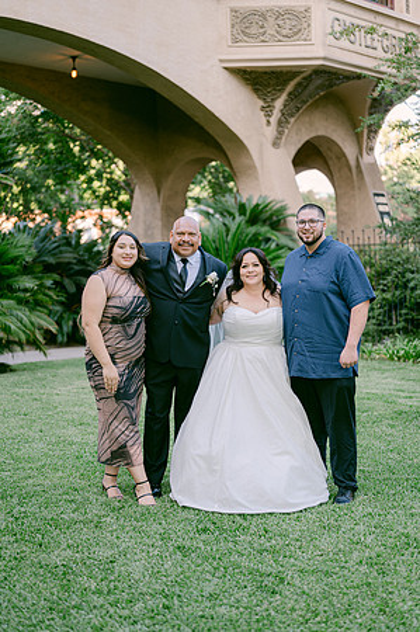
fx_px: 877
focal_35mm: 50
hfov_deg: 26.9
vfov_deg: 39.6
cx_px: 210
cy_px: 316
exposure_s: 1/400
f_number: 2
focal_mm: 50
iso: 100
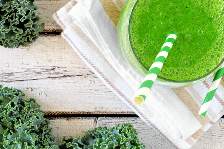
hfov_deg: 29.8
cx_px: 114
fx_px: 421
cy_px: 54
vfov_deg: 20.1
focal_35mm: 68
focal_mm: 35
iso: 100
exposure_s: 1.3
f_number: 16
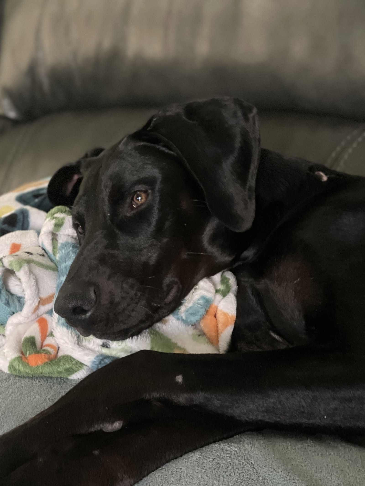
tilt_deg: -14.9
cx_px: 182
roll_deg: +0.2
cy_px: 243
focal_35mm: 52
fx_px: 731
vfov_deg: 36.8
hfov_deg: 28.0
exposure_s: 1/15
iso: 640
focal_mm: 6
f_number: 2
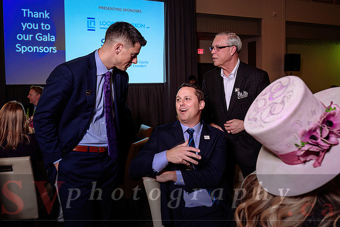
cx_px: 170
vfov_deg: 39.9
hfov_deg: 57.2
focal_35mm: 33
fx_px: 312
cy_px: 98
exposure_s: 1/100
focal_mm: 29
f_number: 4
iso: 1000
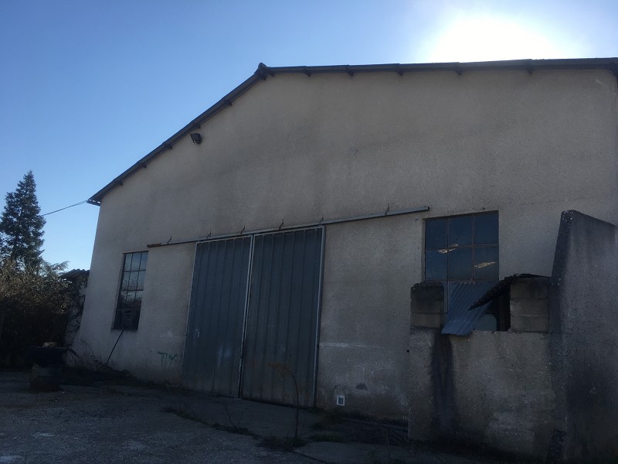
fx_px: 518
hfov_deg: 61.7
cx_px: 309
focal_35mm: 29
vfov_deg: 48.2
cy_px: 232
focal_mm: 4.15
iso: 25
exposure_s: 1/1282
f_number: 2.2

++++++++++++++++++++

* TASK DESCRIPTION
The answer must be an exact copy of the records, with no images in it.

* ANSWER BOX
fx_px: 877
focal_35mm: 50
hfov_deg: 26.9
vfov_deg: 39.6
cx_px: 210
cy_px: 316
exposure_s: 1/400
f_number: 2
focal_mm: 50
iso: 100
hfov_deg: 29.8
cx_px: 114
fx_px: 421
cy_px: 54
vfov_deg: 20.1
focal_35mm: 68
focal_mm: 35
iso: 100
exposure_s: 1.3
f_number: 16
tilt_deg: -14.9
cx_px: 182
roll_deg: +0.2
cy_px: 243
focal_35mm: 52
fx_px: 731
vfov_deg: 36.8
hfov_deg: 28.0
exposure_s: 1/15
iso: 640
focal_mm: 6
f_number: 2
cx_px: 170
vfov_deg: 39.9
hfov_deg: 57.2
focal_35mm: 33
fx_px: 312
cy_px: 98
exposure_s: 1/100
focal_mm: 29
f_number: 4
iso: 1000
fx_px: 518
hfov_deg: 61.7
cx_px: 309
focal_35mm: 29
vfov_deg: 48.2
cy_px: 232
focal_mm: 4.15
iso: 25
exposure_s: 1/1282
f_number: 2.2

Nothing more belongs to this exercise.